Eventually, when the moon is full and you’ve scrapped two drafts, inspiration will hit. Until then, make like The Little Engine That Could and remember how much you hate numbers.
I’ve read a few Gothic novels in my time—the kinds that take place in deserted moors and eerie old manor houses. This is a list of tips on how to survive them. It isn’t a Gothic novel until someone catches the red death or gets murdered by a re-animated corpse.
- Sleep on the ground floor. If there’s anyone the least bit unstable in the house, then they will burn it down.
- Stay away from the amontillado. Enough said.
- If there’s a room you’re not allowed into, that’s the room where the crazy first wife is. That guy you’re sponging the blood off of—he came from there.
- Sometimes you have to flee across the heath until you collapse on the doorstep of the nice family who takes you in—lest you end up in the room where the crazy ex-wife is.
- If you see a monstrous hound with glowing paws, don’t worry. It’s only your neighbor trying to murder you. The paws glow because he put phosphorus on them.
- If it’s dead, stay away. Ghosts, vampires, living cadavers, they will all try to kill you.
If all else fails, head back to the city. But be careful, that’s where Jack the Ripper lives.
I’ve been a fan of mysteries ever since my sister introduced me to And Then There Were None. Afterwards, all she had to do was turn off the lights and speak in a creepy voice to make me put my hands on guard and dive for the switch.
Since then, I’ve developed a few tricks on how to survive. You know how in a horror movie you shouldn’t investigate the creepy noise? This is like that for mysteries.
- Don’t use taxis. The driver will turn out to be a serial killer who will dismember you and leave your body in the woods.
- Just because they’re your friend, doesn’t mean they won’t put cyanide in your drink. If the author needs a third death, the author needs a third death.
- If you think it’s weird that someone got brained with a hatchet the day after they said someone else was murdered, that’s because it is.
- Don’t meet a murder suspect on a dark night next to a cliff. You’d think this was obvious—but not to some characters.
- If you murdered and got away with it, there is someone waiting for revenge.
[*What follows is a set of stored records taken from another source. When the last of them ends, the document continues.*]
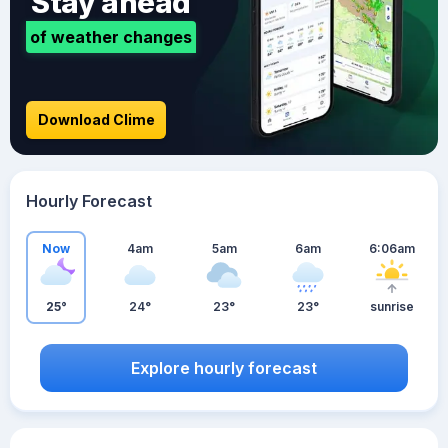
Stay ahead
of weather changes
Download Clime
Hourly Forecast
Now
4am
5am
6am
6:06am
25°
24°
23°
23°
sunrise
Explore hourly forecast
If you’re lucky, they’ll throw you out a window. If you’re unlucky, they’ll eat you alive.
Lastly, never investigate the creepy noise. There is no situation where that turns out okay.
I’ve been a fantasy book junkie from a young age—ever since I followed Annie and Jack up the ladder to the magic tree house. Over the years, I’ve picked up a few tricks for how to survive inside them i.e. you have to be a woman to defeat the ring wraith. Enjoy.
- Don’t go on a trip with a druid. They leave with forty and come back with five. The math isn’t good.
- Bring a magic sword. It doesn’t matter if you have no experience fencing, or even if you know which end to use. The magic sword will make sure you survive.
- Don’t leave the path to follow the shiny lights. The dwarves did this in The Hobbit and they almost got devoured by spiders.
- Never go underground. Underground has dragons, gnomes, and balrogs. None of which are fun to meet.
- One protagonist is equal to ten antagonists. If you think you’re outnumbered, you’re not. Note: This only works for minions and flunkies, not for the dark lord.
- Never go into the forest. It’s called the Forbidden Forest for a reason. There are giant spiders in there (see tip three).
- Don’t assume someone is dead until you’ve seen their dismembered body. In fantasy books, falling off cliffs and getting impaled with a spear are minor inconveniences.
If you follow these tips, you should be fine. Simply pick the last place you’d want to go and start heading towards it.